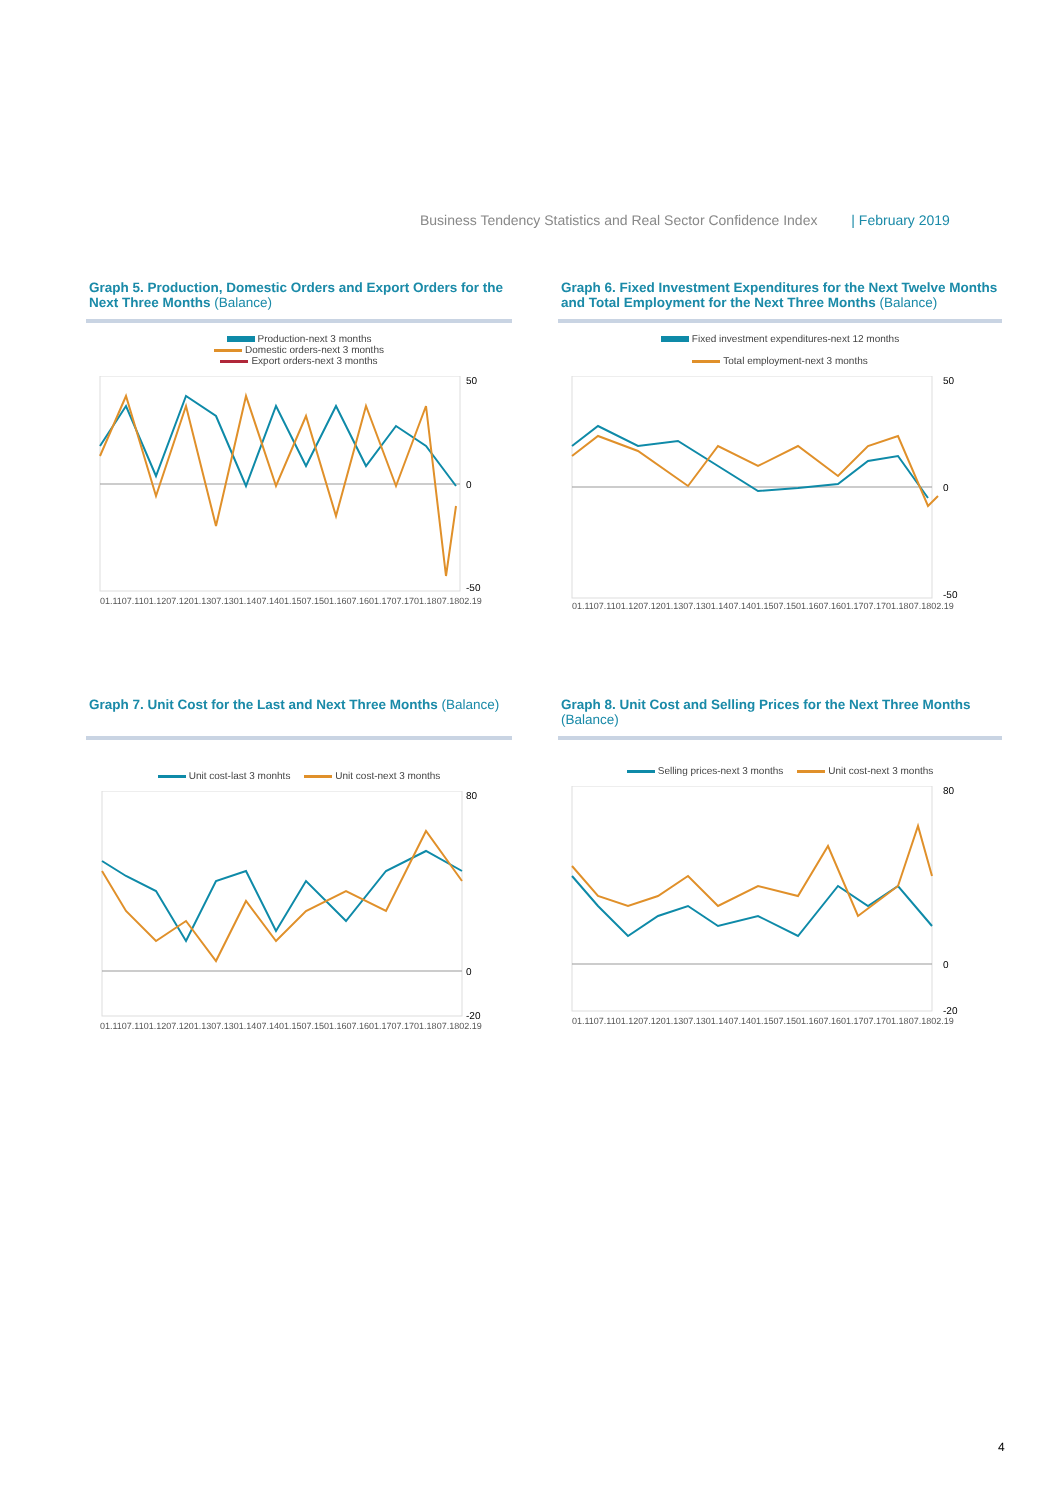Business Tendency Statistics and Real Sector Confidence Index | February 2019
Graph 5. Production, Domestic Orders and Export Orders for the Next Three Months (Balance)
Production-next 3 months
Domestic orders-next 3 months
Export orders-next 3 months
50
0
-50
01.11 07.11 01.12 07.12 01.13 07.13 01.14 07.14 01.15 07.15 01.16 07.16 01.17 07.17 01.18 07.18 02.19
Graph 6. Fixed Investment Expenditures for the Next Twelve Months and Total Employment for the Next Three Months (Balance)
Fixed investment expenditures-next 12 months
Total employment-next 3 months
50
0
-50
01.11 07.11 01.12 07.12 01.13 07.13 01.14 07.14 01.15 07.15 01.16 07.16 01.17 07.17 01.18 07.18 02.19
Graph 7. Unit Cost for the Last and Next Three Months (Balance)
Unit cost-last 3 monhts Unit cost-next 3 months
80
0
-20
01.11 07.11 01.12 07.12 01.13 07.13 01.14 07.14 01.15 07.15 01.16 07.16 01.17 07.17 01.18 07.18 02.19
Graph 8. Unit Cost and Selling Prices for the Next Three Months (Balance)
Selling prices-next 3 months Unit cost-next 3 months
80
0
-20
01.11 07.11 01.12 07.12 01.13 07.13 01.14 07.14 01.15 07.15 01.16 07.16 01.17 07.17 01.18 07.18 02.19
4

####

> **Description of the task**: Please copy out each line in the entries that mentions the string "Total".

> **Exercise solution**:
Graph 6. Fixed Investment Expenditures for the Next Twelve Months and Total Employment for the Next Three Months (Balance)
Total employment-next 3 months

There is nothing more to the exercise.